Sunday, March 16, 2008

Using rural "lack of anonymity" for a good cause

In my academic work on rurality I've written a great deal about the lack of anonymity (or "high density of acquaintanceship") that marks rural communities. Such familiarity with others and the implicit social control that often accompanies it can be a very powerful influence in rural communities. A photo my mom just sent me shows this social phenomenon being put to good use: to persuade local residents to stop smoking and using tobacco in other forms. This billboard, a project of the Newton County (AR) Tobacco Education Group, was funded by the Arkansas portion of the master settlement agreement with the tobacco companies. That money finances such initiatives, at the county level, across the state.

The billboard pictures and names four well-known county residents, along with the number of years each has been tobacco-free. It seems a good strategy for inspiring other locals to quit. Those featured include folks from various walks of life: white collar (the county health nurse and director of the Hometown Health Coalition), blue collar, retired, etc. Too bad there's not a student or other young person in the bunch. Similar billboards have apparently been used by other county coalitions in Arkansas.

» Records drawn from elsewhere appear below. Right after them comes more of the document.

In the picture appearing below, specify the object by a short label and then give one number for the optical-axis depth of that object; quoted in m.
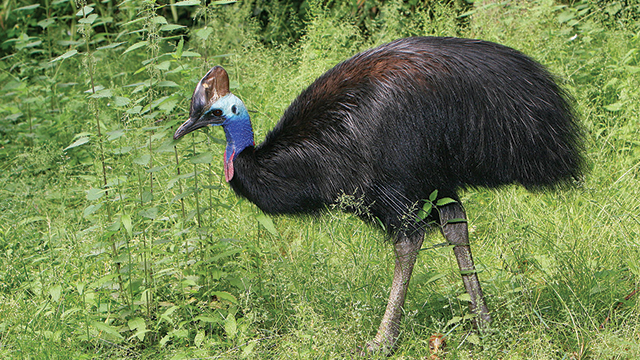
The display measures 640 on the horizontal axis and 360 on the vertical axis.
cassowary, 5.50
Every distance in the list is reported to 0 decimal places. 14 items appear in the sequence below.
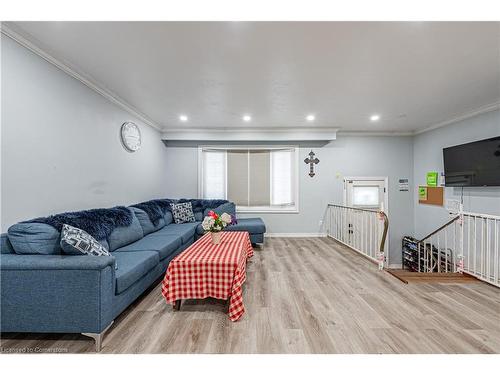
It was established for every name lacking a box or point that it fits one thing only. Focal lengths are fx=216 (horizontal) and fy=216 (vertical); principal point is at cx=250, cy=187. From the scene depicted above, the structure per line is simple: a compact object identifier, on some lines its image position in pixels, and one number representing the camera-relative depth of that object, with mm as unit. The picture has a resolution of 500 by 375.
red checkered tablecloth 2090
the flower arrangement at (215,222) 2678
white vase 2734
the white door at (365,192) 5473
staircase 2824
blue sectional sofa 1606
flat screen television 3557
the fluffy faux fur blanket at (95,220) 2038
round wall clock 3638
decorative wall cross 5449
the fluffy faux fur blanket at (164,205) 3799
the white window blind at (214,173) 5551
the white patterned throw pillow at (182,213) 4570
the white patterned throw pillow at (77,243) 1787
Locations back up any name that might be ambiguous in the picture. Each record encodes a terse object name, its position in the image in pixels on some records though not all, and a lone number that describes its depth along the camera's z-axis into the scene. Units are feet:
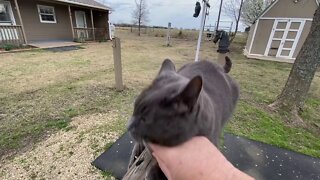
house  31.55
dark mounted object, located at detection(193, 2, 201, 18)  14.93
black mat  7.50
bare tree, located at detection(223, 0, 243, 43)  76.17
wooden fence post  13.61
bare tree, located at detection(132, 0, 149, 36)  99.71
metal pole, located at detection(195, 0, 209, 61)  14.01
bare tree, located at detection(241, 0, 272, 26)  72.19
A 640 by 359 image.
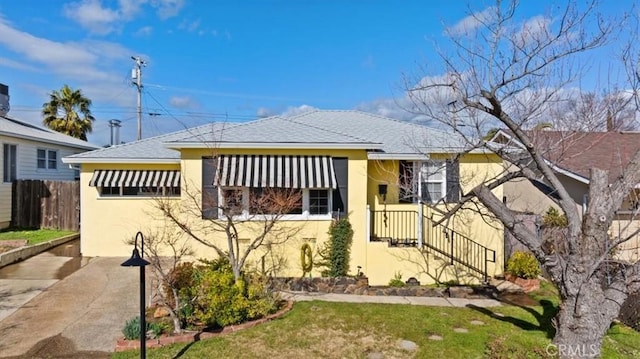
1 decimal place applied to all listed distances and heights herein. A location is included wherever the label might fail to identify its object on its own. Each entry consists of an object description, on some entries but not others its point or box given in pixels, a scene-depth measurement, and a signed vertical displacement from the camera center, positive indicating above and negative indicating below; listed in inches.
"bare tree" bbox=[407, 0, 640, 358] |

My mom has served on the Newton County Tobacco Education Group since its inception several years ago. She periodically updates me on their successes, including convincing a number of local businesses (e.g, the supermarket in the county seat) to go smoke free. (Arkansas law subsequently mandated that for businesses which admit minors). The group has also been very active in local schools, including financing large signs that declare the campuses "smoke free." It's inspiring to see such effective grass roots work on a critical health issue in a highly impoverished place that offers few educational and economic opportunities to residents.